### [BRIEF]
Please copy out the material verbatim, beginning with the line that contains "چه عوارضی جانبی بعد از تزریق ژل ممکن است بروز" and continuing through the line that contains "آیا تزریق ژل برای همه افراد مناسب است؟", with both of those lines included.

### [PROVIDED ENTRIES]
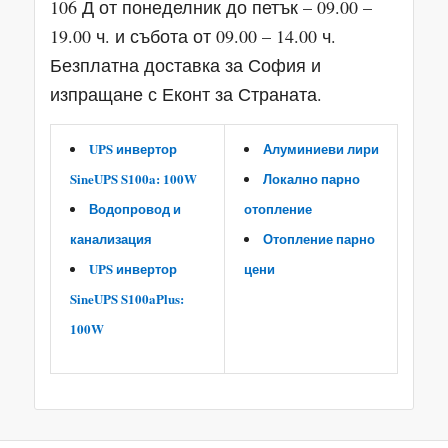
106 Д от понеделник до петък – 09.00 –
19.00 ч. и събота от 09.00 – 14.00 ч.
Безплатна доставка за София и
изпращане с Еконт за Страната.
UPS инвертор
Алуминиеви лири
SineUPS S100a: 100W
Локално парно
Водопровод и
отопление
канализация
Отопление парно
UPS инвертор
цени
SineUPS S100aPlus:
100W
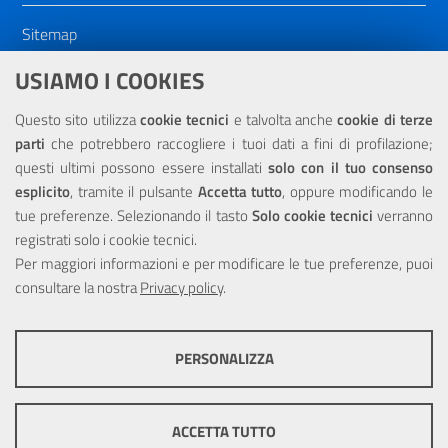
Sitemap
Dichiarazione di accessibilità
USIAMO I COOKIES
NOTE LEGALI
Questo sito utilizza
cookie tecnici
e talvolta anche
cookie di terze
parti
che potrebbero raccogliere i tuoi dati a fini di profilazione;
Privacy
questi ultimi possono essere installati
solo con il tuo consenso
esplicito
, tramite il pulsante
Accetta tutto
, oppure modificando le
tue preferenze. Selezionando il tasto
Solo cookie tecnici
verranno
registrati solo i cookie tecnici.
Per maggiori informazioni e per modificare le tue preferenze, puoi
Portale realizzato con la partecipazione finanziaria dell'Unione
consultare la nostra
Europea tramite i fondi del POR Sicilia 2000/2006 Misura 6.05 -
Privacy policy
.
Fondo FESR
PERSONALIZZA
COOKIE TECNICI
Questi cookie consentono la corretta navigazione del sito e la rendono
ACCETTA TUTTO
ottimale per ogni utente. Essi non raccolgono i tuoi dati e le tue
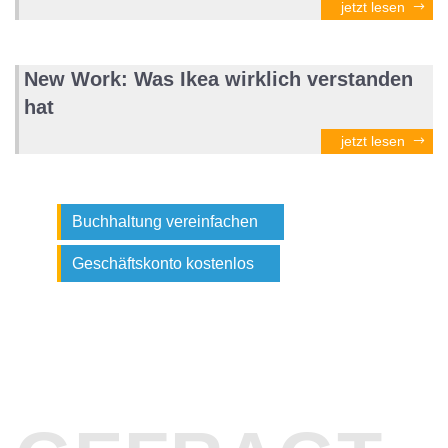
jetzt lesen
New Work: Was Ikea wirklich verstanden
hat
jetzt lesen
Buchhaltung vereinfachen
Geschäftskonto kostenlos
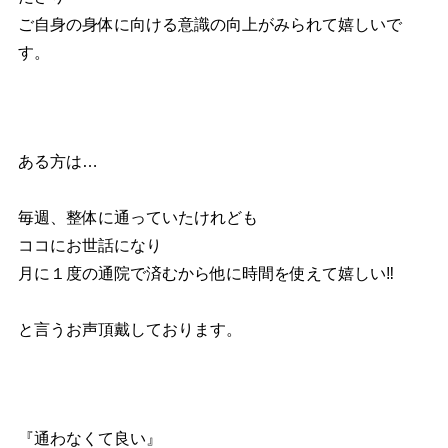
ご自身の身体に向ける意識の向上がみられて嬉しいで
す。
ある方は…
毎週、整体に通っていたけれども
ココにお世話になり
月に１度の通院で
済むから他に時間を使えて嬉しい‼︎
と言うお声頂戴しております。
『通わなくて良い』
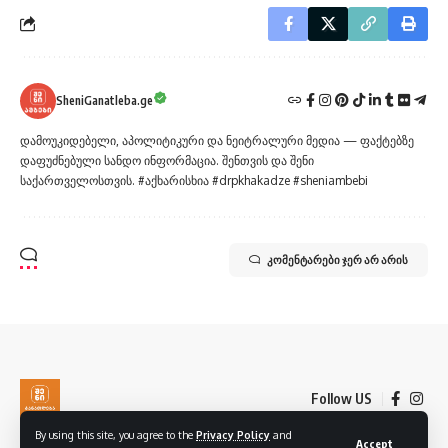
SheniGanatleba.ge
დამოუკიდებელი, აპოლიტიკური და ნეიტრალური მედია — ფაქტებზე
დაფუძნებული სანდო ინფორმაცია. შენთვის და შენი
საქართველოსთვის. #აქხარისხია #drpkhakadze #sheniambebi
კომენტარები ჯერ არ არის
Follow US
By using this site, you agree to the
Privacy Policy
and
Accept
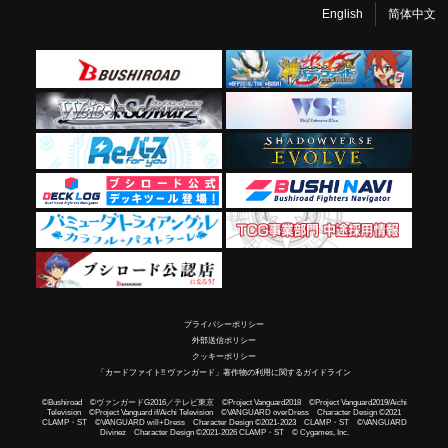
English
简体中文
プライバシーポリシー
外部送信ポリシー
クッキーポリシー
「カードファイト!! ヴァンガード」著作物の利用に関するガイドライン
©Bushiroad ©ヴァンガードG2016／テレビ東京 ©Project Vanguard2018 ©Project Vanguard2019/Aichi
Television ©Project Vanguard if/Aichi Television ©VANGUARD overDress Character Design ©2021
CLAMP・ST ©VANGUARD will+Dress Character Design ©2021-2023 CLAMP・ST ©VANGUARD
Divinez Character Design ©2021-2026 CLAMP・ST © Cygames, Inc.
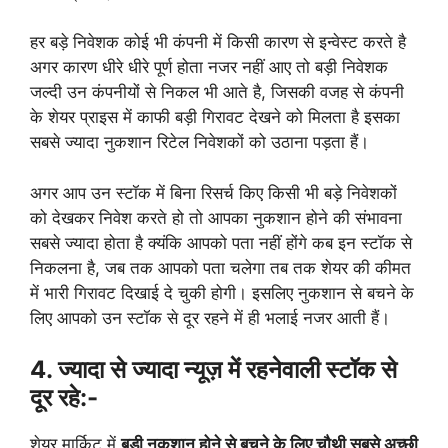
हर बड़े निवेशक कोई भी कंपनी में किसी कारण से इन्वेस्ट करते है
अगर कारण धीरे धीरे पूर्ण होता नजर नहीं आए तो बड़ी निवेशक
जल्दी उन कंपनीयों से निकल भी आते है, जिसकी वजह से कंपनी
के शेयर प्राइस में काफी बड़ी गिरावट देखने को मिलता है इसका
सबसे ज्यादा नुकशान रिटेल निवेशकों को उठाना पड़ता हैं।
अगर आप उन स्टॉक में बिना रिसर्च किए किसी भी बड़े निवेशकों
को देखकर निवेश करते हो तो आपका नुकशान होने की संभावना
सबसे ज्यादा होता है क्यंकि आपको पता नहीं होंगे कब इन स्टॉक से
निकलना है, जब तक आपको पता चलेगा तब तक शेयर की कीमत
में भारी गिरावट दिखाई दे चुकी होगी। इसलिए नुकशान से बचने के
लिए आपको उन स्टॉक से दूर रहने में ही भलाई नजर आती हैं।
4. ज्यादा से ज्यादा न्यूज़ में रहनेवाली स्टॉक से
दूर रहे:-
शेयर मार्किट में
बड़ी नुकशान होने से बचने के लिए चौथी सबसे अच्छी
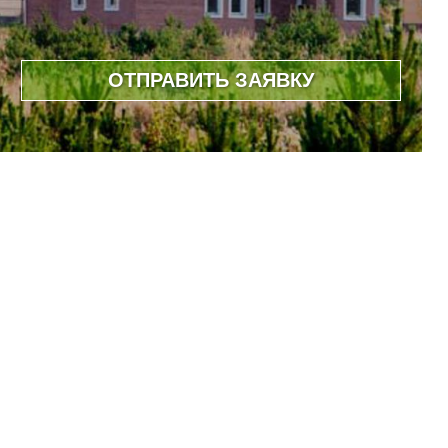
ОТПРАВИТЬ ЗАЯВКУ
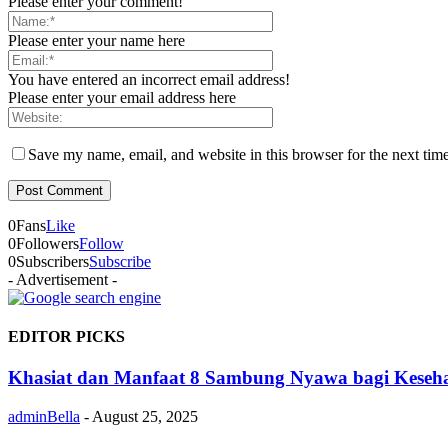
Please enter your comment!
Please enter your name here
You have entered an incorrect email address!
Please enter your email address here
Save my name, email, and website in this browser for the next tim
0
Fans
Like
0
Followers
Follow
0
Subscribers
Subscribe
- Advertisement -
EDITOR PICKS
Khasiat dan Manfaat 8 Sambung Nyawa bagi Keseh
adminBella
-
August 25, 2025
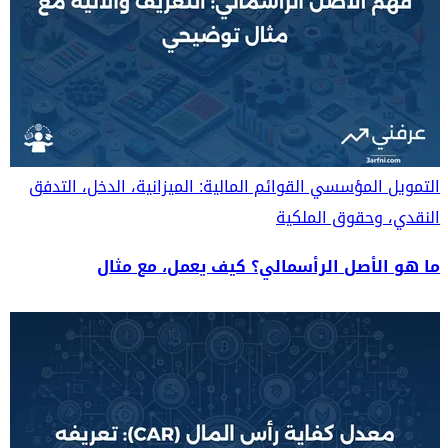
التمويل المؤسسي
القوائم المالية: الميزانية، الدخل، التدفق
النقدي، وحقوق الملكية
ما هو الأصل الرأسمالي؟ كيف يعمل، مع مثال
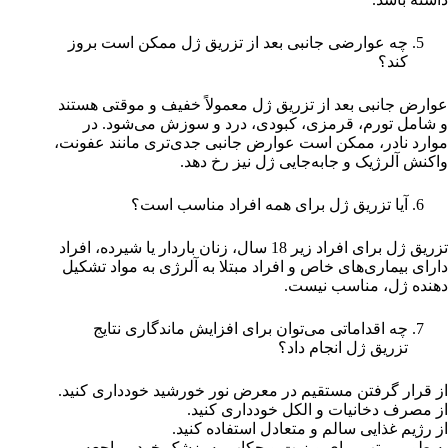
چه عوارضی جانبی بعد از تزریق ژل ممکن است بروز
کند؟
عوارض جانبی بعد از تزریق ژل معمولاً خفیف و موقتی هستند
و شامل تورم، قرمزی، کبودی، درد و سوزش می‌شود. در
موارد نادر، ممکن است عوارض جانبی جدی‌تری مانند عفونت،
واکنش آلرژیک و جابه‌جایی ژل نیز رخ دهد.
آیا تزریق ژل برای همه افراد مناسب است؟
تزریق ژل برای افراد زیر 18 سال، زنان باردار یا شیرده، افراد
دارای بیماری‌های خاص و افراد مبتلا به آلرژی به مواد تشکیل
دهنده ژل، مناسب نیست.
چه اقداماتی می‌توان برای افزایش ماندگاری نتایج
تزریق ژل انجام داد؟
از قرار گرفتن مستقیم در معرض نور خورشید خودداری کنید.
از مصرف دخانیات و الکل خودداری کنید.
از رژیم غذایی سالم و متعادل استفاده کنید.
به طور مرتب برای ویزیت و چکاپ به پزشک خود مراجعه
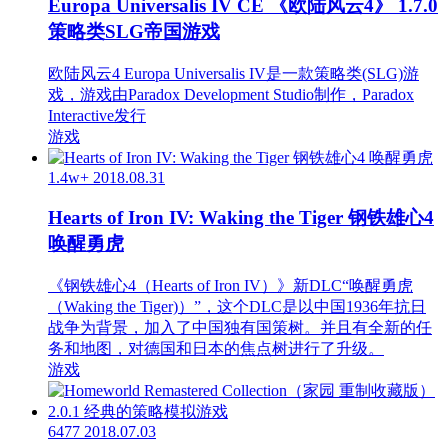
Europa Universalis IV CE 《欧陆风云4》 1.7.0
策略类SLG帝国游戏
欧陆风云4 Europa Universalis IV是一款策略类(SLG)游
戏，游戏由Paradox Development Studio制作，Paradox
Interactive发行
游戏
1.4w+
2018.08.31
Hearts of Iron IV: Waking the Tiger 钢铁雄心4
唤醒勇虎
《钢铁雄心4（Hearts of Iron IV）》新DLC“唤醒勇虎
（Waking the Tiger)）”，这个DLC是以中国1936年抗日
战争为背景，加入了中国独有国策树。并且有全新的任
务和地图，对德国和日本的焦点树进行了升级。
游戏
6477
2018.07.03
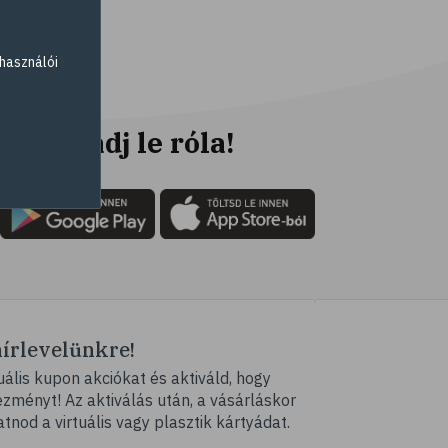
# erőszak
# agresszió
használói
# intelligencia
# lelki egyensúly
# netfüggőség
Ne maradj le róla!
# függőségek
# szenvedélybetegség
# cyberbullying
# bántalmazás
# zaklatás
# iskolai zaklatás
hírlevelünkre!
# online zaklatás
ális kupon akciókat és aktiváld, hogy
# bullying
ményt! Az aktiválás után, a vásárláskor
# stresszcsökkentés
atnod a virtuális vagy plasztik kártyádat.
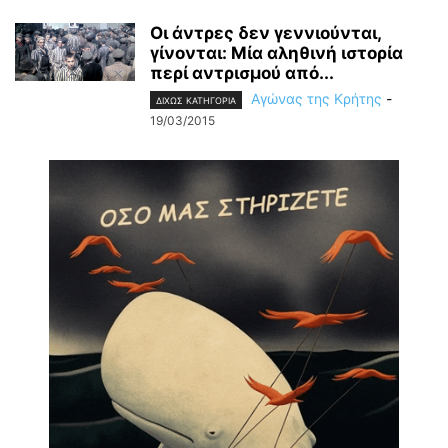
Οι άντρες δεν γεννιούνται,
γίνονται: Μία αληθινή ιστορία
περί αντρισμού από...
Αγώνας της Κρήτης
-
ΔΙΧΩΣ ΚΑΤΗΓΟΡΙΑ
19/03/2015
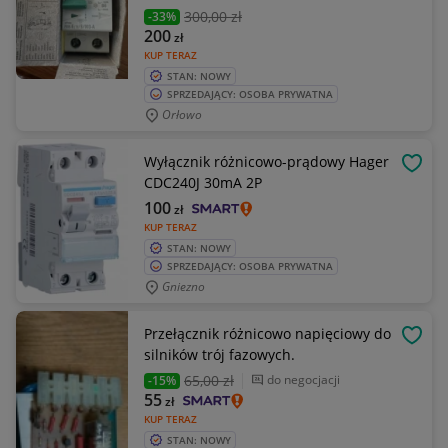
300
,00 zł
-33%
200
zł
KUP TERAZ
STAN: NOWY
SPRZEDAJĄCY: OSOBA PRYWATNA
Orłowo
Wyłącznik różnicowo-prądowy Hager
OBSE
CDC240J 30mA 2P
100
zł
KUP TERAZ
STAN: NOWY
SPRZEDAJĄCY: OSOBA PRYWATNA
Gniezno
Przełącznik różnicowo napięciowy do
OBSE
silników trój fazowych.
65
,00 zł
do negocjacji
-15%
55
zł
KUP TERAZ
STAN: NOWY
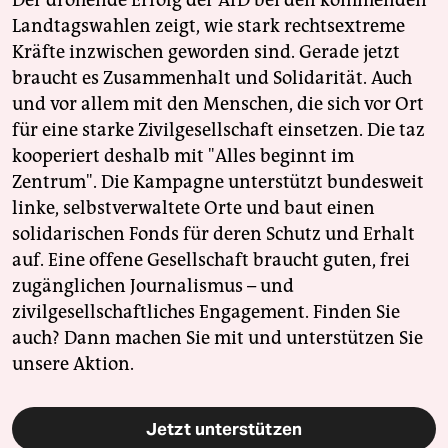
Landtagswahlen zeigt, wie stark rechtsextreme
Kräfte inzwischen geworden sind. Gerade jetzt
braucht es Zusammenhalt und Solidarität. Auch
und vor allem mit den Menschen, die sich vor Ort
für eine starke Zivilgesellschaft einsetzen. Die taz
kooperiert deshalb mit "Alles beginnt im
Zentrum". Die Kampagne unterstützt bundesweit
linke, selbstverwaltete Orte und baut einen
solidarischen Fonds für deren Schutz und Erhalt
auf. Eine offene Gesellschaft braucht guten, frei
zugänglichen Journalismus – und
zivilgesellschaftliches Engagement. Finden Sie
auch? Dann machen Sie mit und unterstützen Sie
unsere Aktion.
Jetzt unterstützen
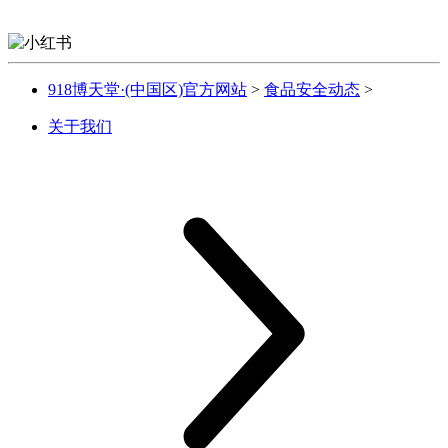
918博天堂·(中国区)官方网站
>
食品安全动态
>
关于我们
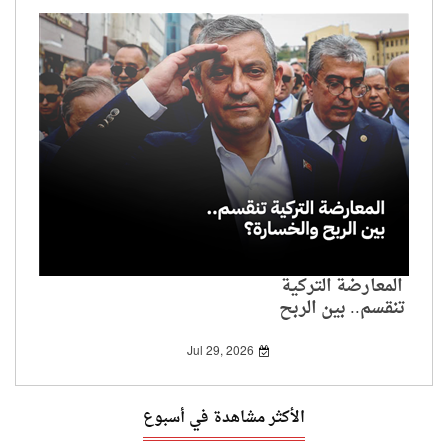
المعارضة التركية
تنقسم.. بين الربح
والخسارة؟
Jul 29, 2026
الأكثر مشاهدة في أسبوع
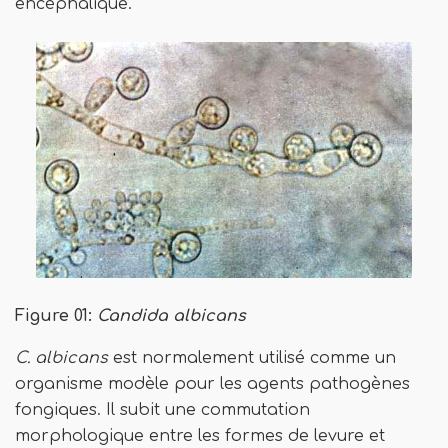
encéphalique.
Figure 01:
Candida albicans
C. albicans
est normalement utilisé comme un
organisme modèle pour les agents pathogènes
fongiques. Il subit une commutation
morphologique entre les formes de levure et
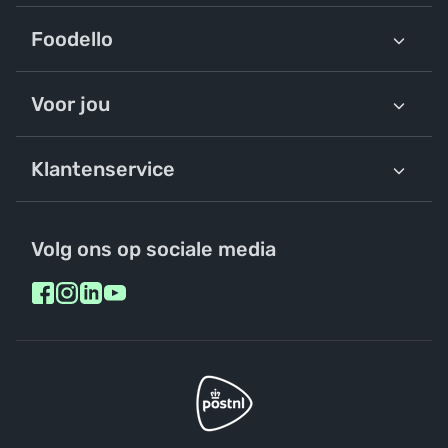
Foodello
Voor jou
Klantenservice
Volg ons op sociale media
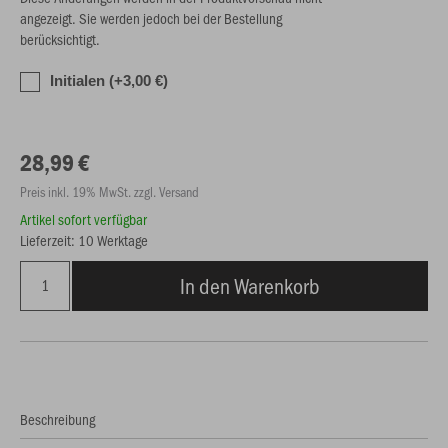
angezeigt. Sie werden jedoch bei der Bestellung
berücksichtigt.
Initialen (+3,00 €)
28,99 €
Preis inkl. 19% MwSt. zzgl. Versand
Artikel sofort verfügbar
Lieferzeit: 10 Werktage
In den Warenkorb
Beschreibung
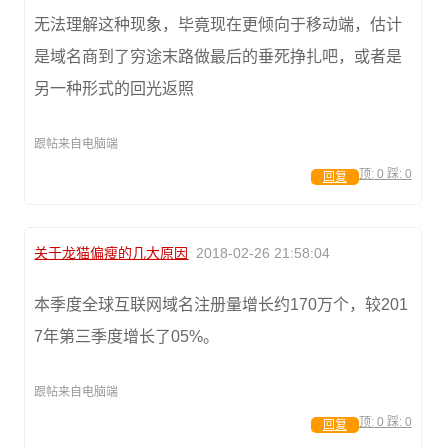
无法理解这种现象，毕竟现在更倾向于移动端，估计
是域名商到了穷途末路做最后的垂死挣扎吧，或者是
另一种形式的回光返照
跟帖来自电脑端
顶:
0
踩:
0
回复
关于龙猫偏瘦的几大原因
2018-02-26 21:58:04
本季度全球互联网域名注册量增长约170万个，较201
7年第三季度增长了05%。
跟帖来自电脑端
顶:
0
踩:
0
回复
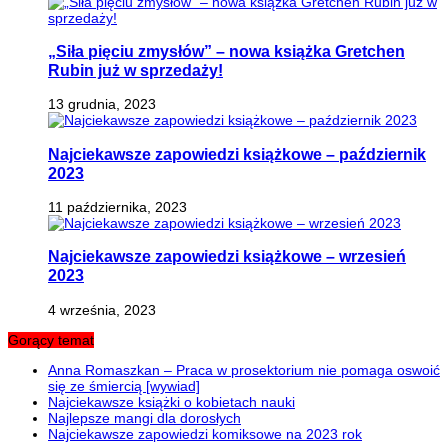
„Siła pięciu zmysłów” – nowa książka Gretchen
Rubin już w sprzedaży!
13 grudnia, 2023
Najciekawsze zapowiedzi książkowe – październik
2023
11 października, 2023
Najciekawsze zapowiedzi książkowe – wrzesień
2023
4 września, 2023
Gorący temat
Anna Romaszkan – Praca w prosektorium nie pomaga oswoić
się ze śmiercią [wywiad]
Najciekawsze książki o kobietach nauki
Najlepsze mangi dla dorosłych
Najciekawsze zapowiedzi komiksowe na 2023 rok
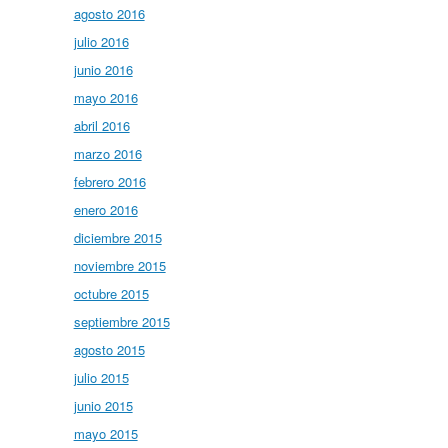
agosto 2016
julio 2016
junio 2016
mayo 2016
abril 2016
marzo 2016
febrero 2016
enero 2016
diciembre 2015
noviembre 2015
octubre 2015
septiembre 2015
agosto 2015
julio 2015
junio 2015
mayo 2015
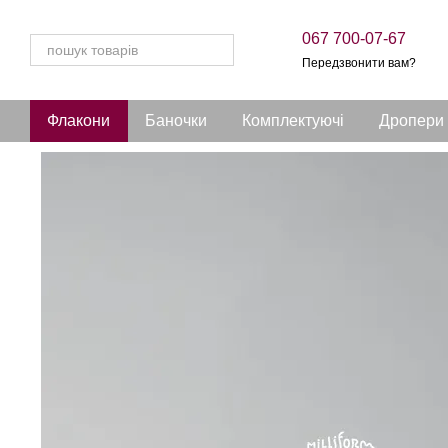
Перейти до основного контенту
067 700-07-67
Передзвонити вам?
Флакони
Баночки
Комплектуючі
Дропери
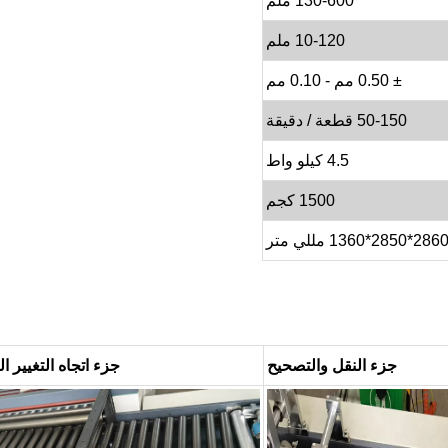
130-600 ملم
10-120 ملم
± 0.50 مم - 0.10 مم
50-150 قطعة / دقيقة
4.5 كيلو واط
1500 كجم
286*2850*1360 مللي متر
جزء النقل والتصحيح
جزء اتجاه التغيير ال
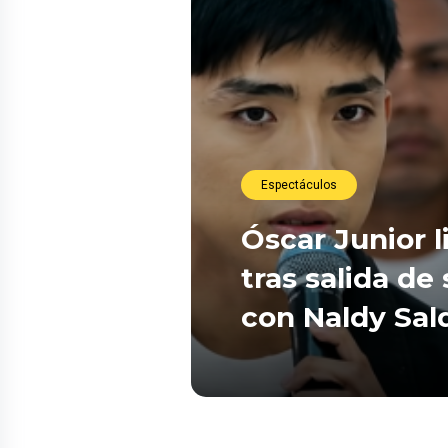
Espectáculos
Óscar Junior l
tras salida de
con Naldy Sal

### [RESPONSE FOR THIS EXERCISE]
چه عوارضی جانبی بعد از تزریق ژل ممکن است بروز
کند؟
عوارض جانبی بعد از تزریق ژل معمولاً خفیف و موقتی هستند
و شامل تورم، قرمزی، کبودی، درد و سوزش می‌شود. در
موارد نادر، ممکن است عوارض جانبی جدی‌تری مانند عفونت،
واکنش آلرژیک و جابه‌جایی ژل نیز رخ دهد.
آیا تزریق ژل برای همه افراد مناسب است؟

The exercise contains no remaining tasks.